Dans la première catégorie figurent les effets décalés du choc. Dans l’urgence du confinement, les responsables de politique économique ont vite réagi pour limiter les défaillances d’entreprises et les destructions permanentes d’emploi, par exemple par la mise en place de programmes publics de garanties de prêt et des systèmes d’activité réduite. Dans l’ensemble, les entreprises n’ont pas subi d’assèchement de la liquidité et le revenu des ménages a été préservé. Résultat paradoxal pour un choc adverse d’une ampleur représentant plusieurs fois une récession «standard», la vague de faillites a été modérée pour l’instant. Ces mesures de soutien n’ont pas vocation à être prolongées sans limite, au risque sinon d’avoir des effets pervers en maintenant à flot des capacités de production devenues inutiles ou non-rentables (zombification). Plus le temps passe sans que les conditions normales d’activité se rétablissent, plus grand est le risque que des pertes d’emploi considérées initialement comme transitoires deviennent permanentes, avec des effets en cascade sur les prévisions de demande, la qualité du crédit et les perspectives d’investissement.

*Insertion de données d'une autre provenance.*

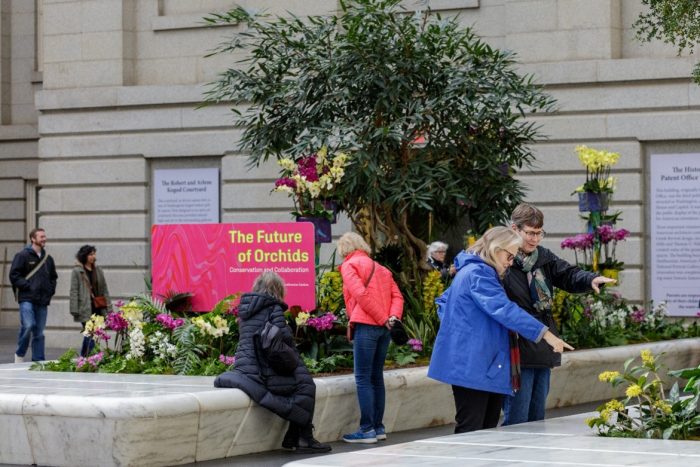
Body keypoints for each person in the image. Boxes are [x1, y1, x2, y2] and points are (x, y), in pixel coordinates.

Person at [428, 226, 573, 433]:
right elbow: (504, 309)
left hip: (479, 363)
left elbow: (444, 302)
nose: (510, 262)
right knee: (473, 430)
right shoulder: (479, 272)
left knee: (482, 430)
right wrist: (546, 334)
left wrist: (465, 327)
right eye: (509, 255)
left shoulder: (474, 270)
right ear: (496, 249)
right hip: (475, 363)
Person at [501, 203, 616, 426]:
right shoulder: (503, 260)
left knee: (536, 418)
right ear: (514, 229)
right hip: (517, 346)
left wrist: (590, 279)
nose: (535, 239)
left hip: (544, 345)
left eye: (539, 233)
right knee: (517, 418)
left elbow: (568, 274)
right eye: (530, 233)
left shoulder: (542, 257)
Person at [213, 272, 331, 454]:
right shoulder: (273, 308)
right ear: (278, 290)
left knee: (301, 381)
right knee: (306, 385)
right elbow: (282, 342)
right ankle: (304, 437)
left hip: (246, 366)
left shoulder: (246, 311)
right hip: (263, 369)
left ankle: (296, 436)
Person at [337, 232, 404, 444]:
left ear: (344, 249)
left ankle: (366, 430)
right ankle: (378, 427)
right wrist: (391, 319)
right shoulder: (381, 268)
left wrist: (382, 318)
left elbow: (361, 296)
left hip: (367, 325)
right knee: (376, 377)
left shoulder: (349, 266)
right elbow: (397, 296)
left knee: (363, 378)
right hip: (384, 329)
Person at [9, 228, 58, 363]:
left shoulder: (48, 259)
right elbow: (14, 275)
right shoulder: (22, 256)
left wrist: (50, 290)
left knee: (39, 332)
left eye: (44, 236)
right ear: (33, 239)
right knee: (29, 325)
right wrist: (28, 287)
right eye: (41, 236)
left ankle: (38, 360)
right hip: (27, 299)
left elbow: (54, 277)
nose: (44, 239)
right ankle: (20, 353)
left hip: (42, 300)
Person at [69, 245, 111, 357]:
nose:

On est assez loin d’avoir retrouvé les niveaux d’avant la pandémie.

Du côté positif, il faut souligner que les ménages ont constitué pendant la période de confinement un matelas d’épargne où ils pourraient puiser de quoi soutenir leurs dépenses à court terme. Ainsi, aux États-Unis, l’agrégat monétaire M1, qui est constitué surtout de dépôts à vue, a augmenté d’environ 1'200 milliards de dollars en six mois; en zone auro, de près de 750 milliards. Dans les deux cas, cette poussée soudaine dépasse de beaucoup les tendances pré-crise. Savoir si cette épargne forcée va aboutir à une hausse durable de l’épargne de précaution ou bien si elle sera consommée, c’est là sans doute le point-clé pour le profil d’activité à court terme. La réponse tient en partie, on en revient toujours au même point, à l’appréciation du risque sanitaire. Les indices de confiance des ménages montrent qu’il subsiste une grande prudence. Certes, le moral des consommateurs ne s’est pas effondré en mars-avril comme celui des chefs d’entreprise, mais à l’inverse, son redressement a été timide au printemps dernier et s’est interrompu durant l’été. On est assez loin d’avoir retrouvé les niveaux d’avant la pandémie (graphe de gauche). Dans les pays développés, on constate aussi que la mobilité des personnes, qui avait fortement rebondi entre avril et juillet, a eu tendance à plafonner au cours des dernières semaines, sans doute en réponse à la recrudescence du nombre de cas d’infections (graphe de droite).


 

L’autre facteur positif à considérer, même si ces effets portent davantage sur le moyen terme que les prochains mois, vient des initiatives de relance budgétaire pour soutenir l’investissement. En Europe, l’orientation de la politique budgétaire a changé de dimension et de priorités par suite du revirement inespéré de la position allemande au printemps. Aux États-Unis, le contexte électoral attise les oppositions partisanes et retarde l’extension des mesures de relance, mais il est en général admis que la politique budgétaire restera expansionniste en 2021. En somme, il y a en même temps, en Europe et aux États-Unis, une combinaison des politiques monétaires et budgétaires qui vise à stimuler l’activité, en particulier à encourager les dépenses d’investissement dans de nombreux domaines (transports, énergie).